Innovation and R&D Neither AlphaTime nor HCYC appears to be a research-heavy, technology-invention business. HCYC’s “innovation” is more about how it uses partnerships and available tools than about building new technology from scratch. It leverages the digital platforms and product suites of major insurers, rather than owning deep proprietary systems itself. This can be efficient and capital-light, but it also means HCYC’s moat may be limited if others can form similar partnerships. The main areas to watch are whether the combined entity invests in its own digital platform, integrates modern insurtech features like online advisory and data-driven personalization, and expands regional reach.
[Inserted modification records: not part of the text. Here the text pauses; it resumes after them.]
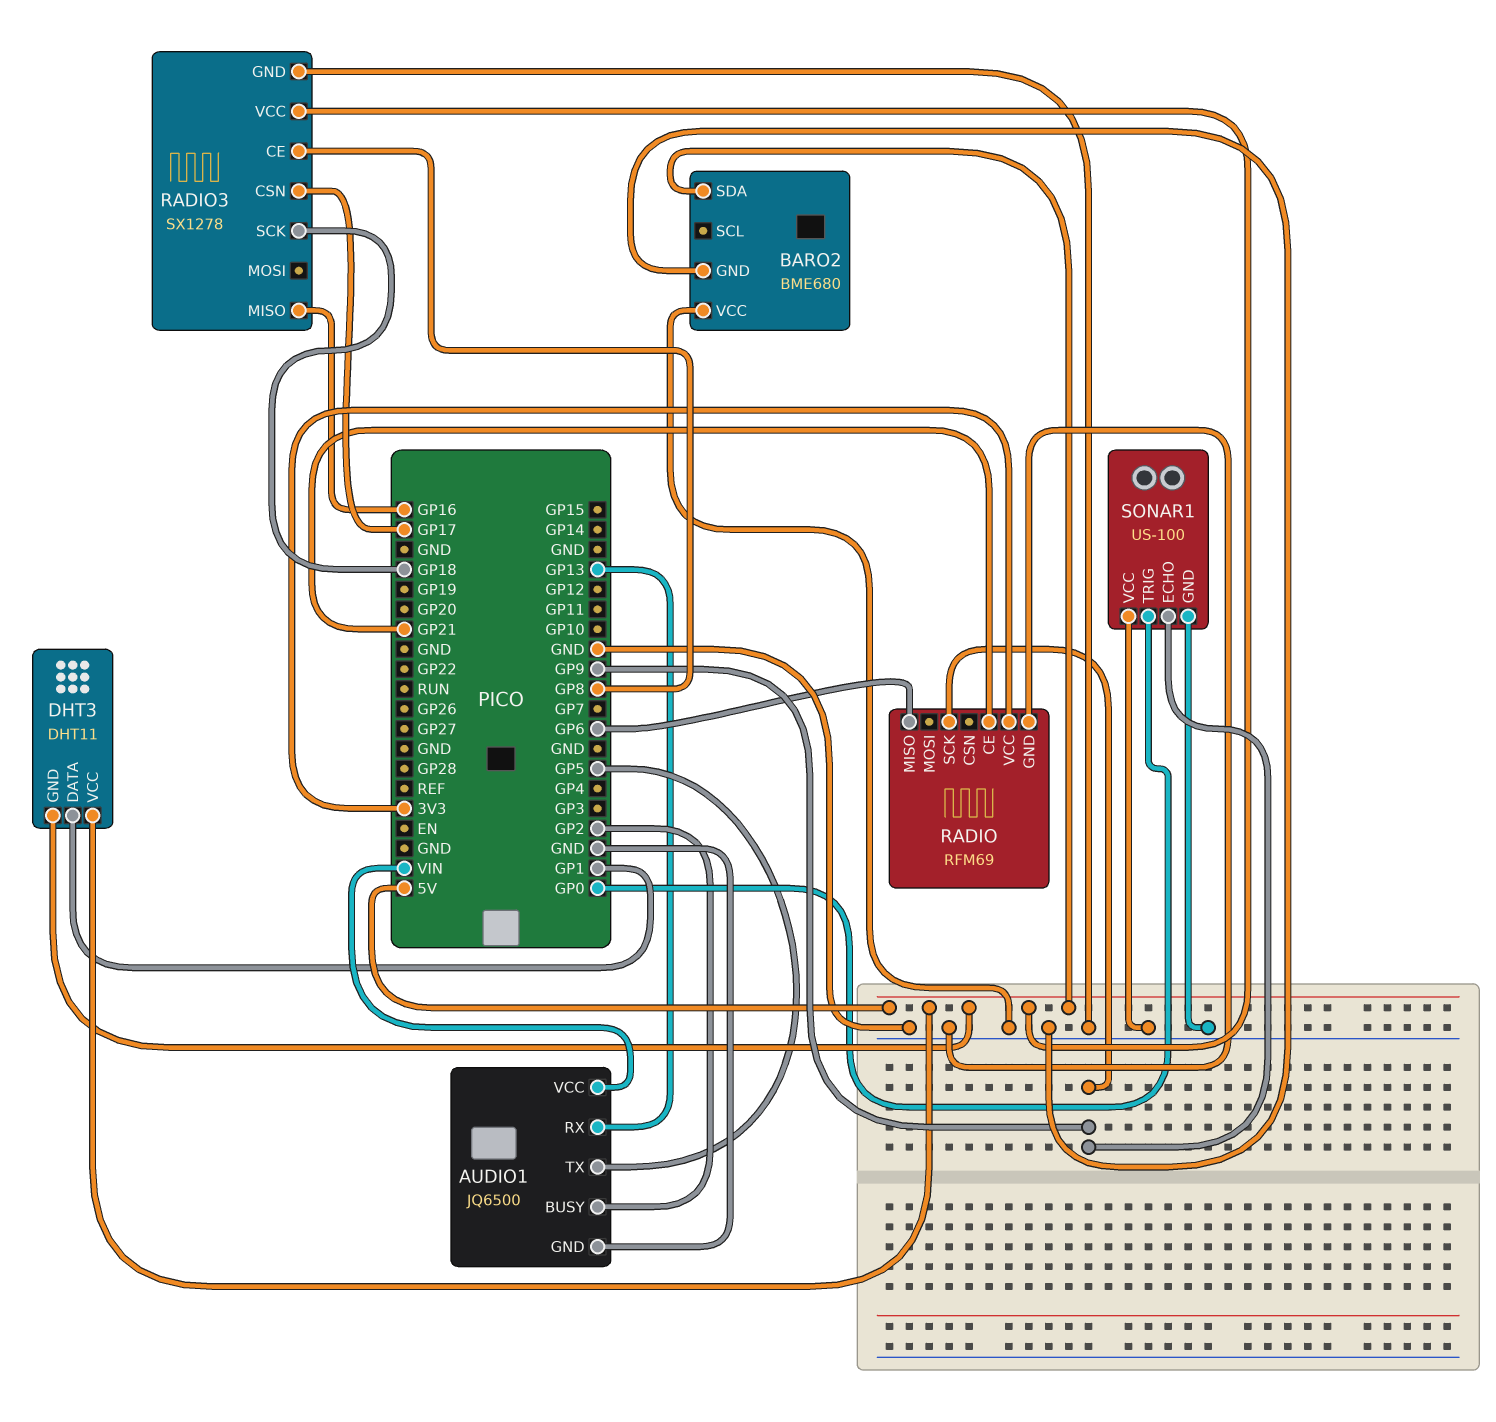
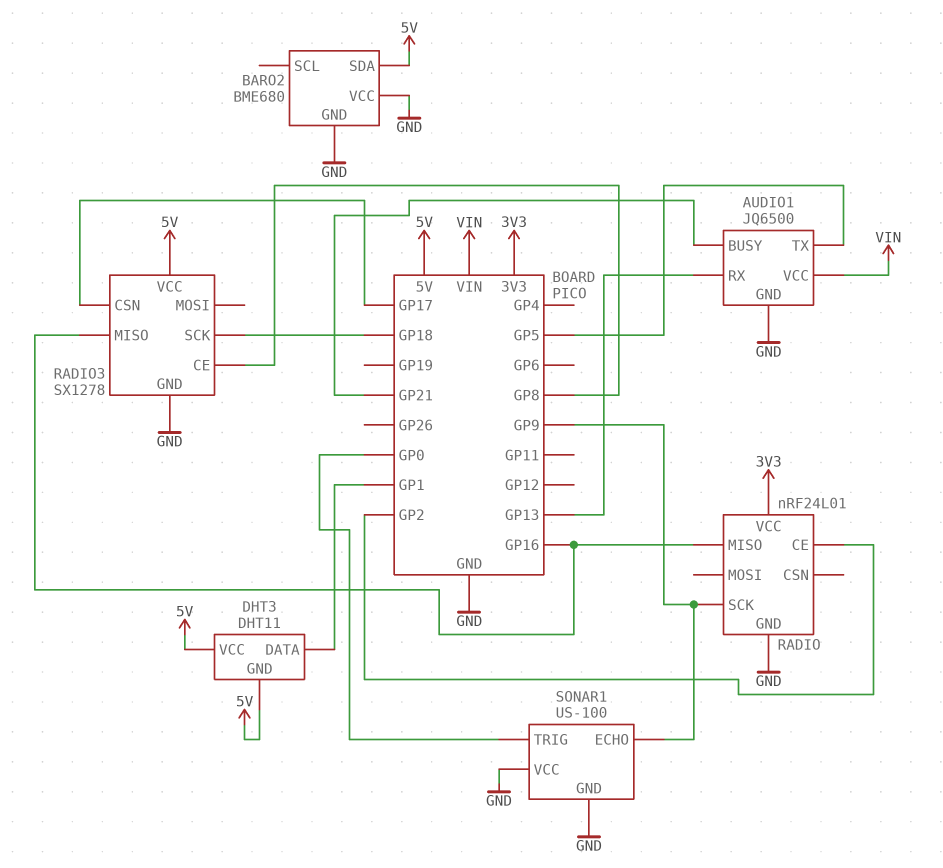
AUDIO1 pin BUSY: GP2 -> GP21
RADIO: RFM69 -> nRF24L01
RADIO pin CE: GP21 -> GP2
RADIO pin MISO: GP6 -> GP16

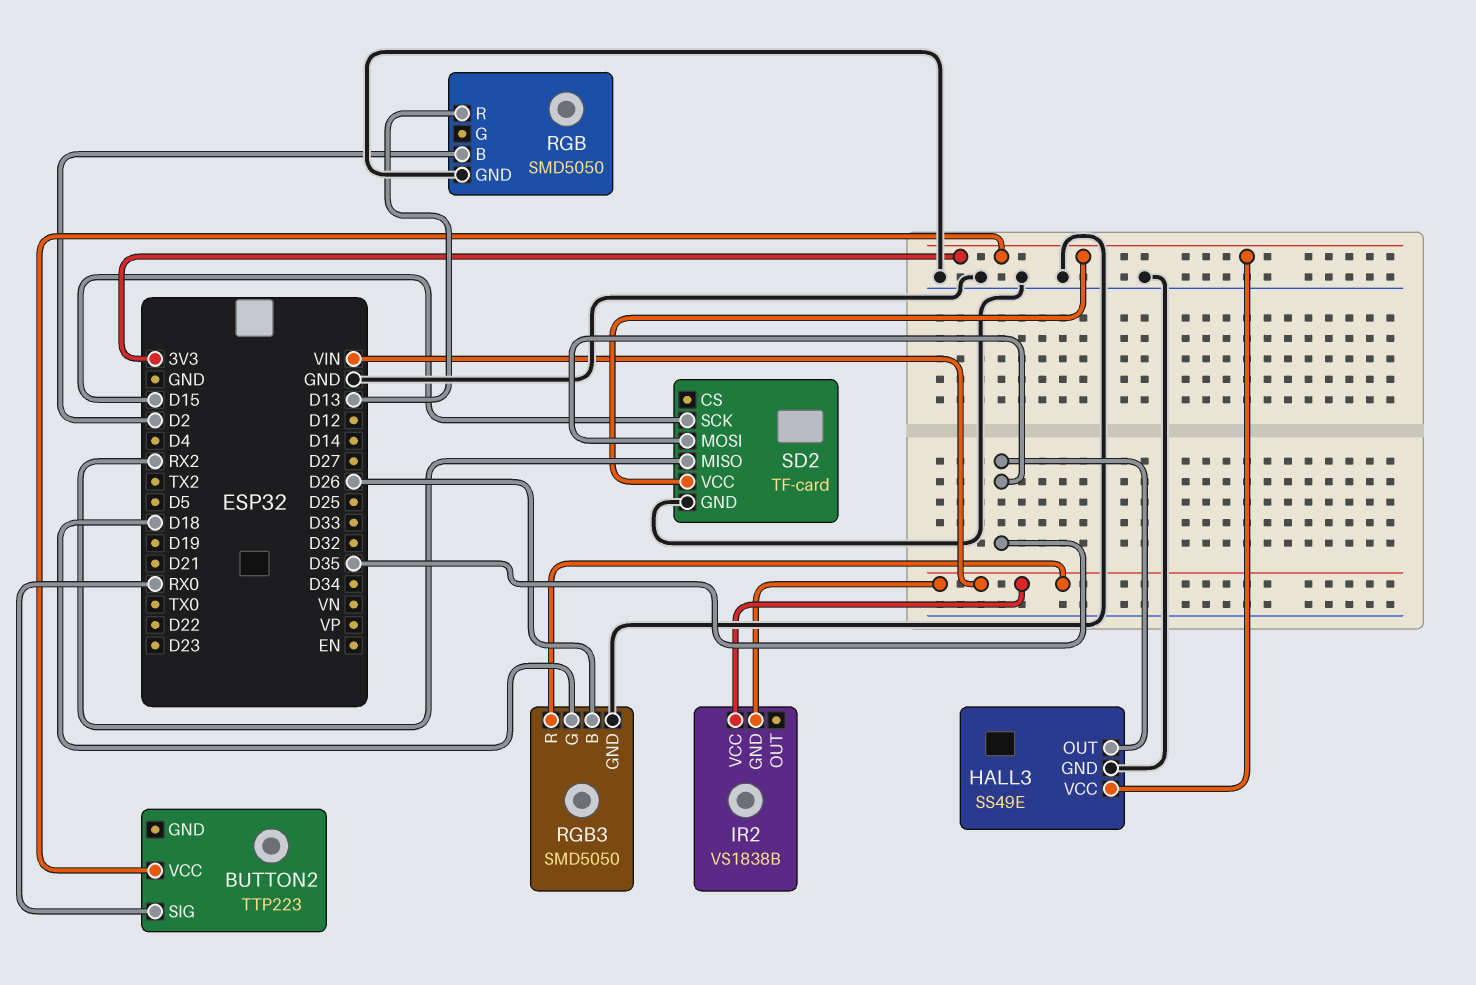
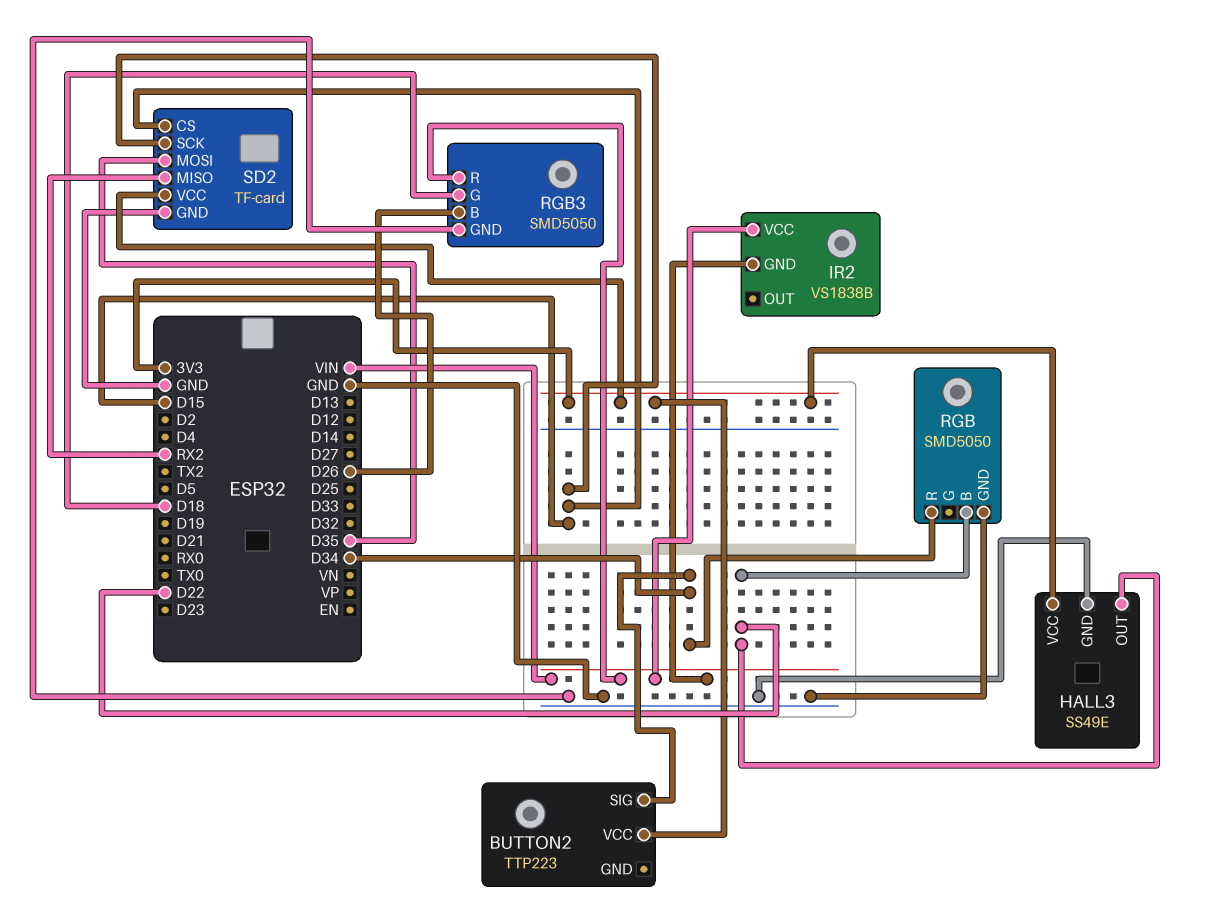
BUTTON2 pin SIG: RX0 -> D34
HALL3 pin OUT: D35 -> D22
RGB pin B: D2 -> D22
RGB pin R: D13 -> D34
SD2 pin CS: none -> D15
Any such moves would be evolutionary rather than radical R&D, and execution quality will matter more than pure innovation spending.


Summary

ATMCW represents a security tied to a SPAC transaction rather than a mature operating company. The historical financials mainly describe a shell: no revenue, minimal assets, and no real cash flow profile to analyze in the usual way. The economic future instead hinges on the successful completion and terms of the merger with HCYC Group, an established insurance brokerage in Hong Kong. HCYC brings regulatory licenses, client relationships, and strong insurer partnerships, but operates in a highly competitive and regulated market with many similar players and rising digital challengers. There is limited evidence of deep proprietary technology or heavy R&D; the story is more about service quality, partnership breadth, and potential digital and geographic expansion. Overall, the key uncertainties are deal completion, the amount of capital actually available after redemptions and costs, and HCYC’s ability to grow and maintain margins in a crowded insurance brokerage space. Historical SPAC-era numbers provide little insight into those forward-looking questions.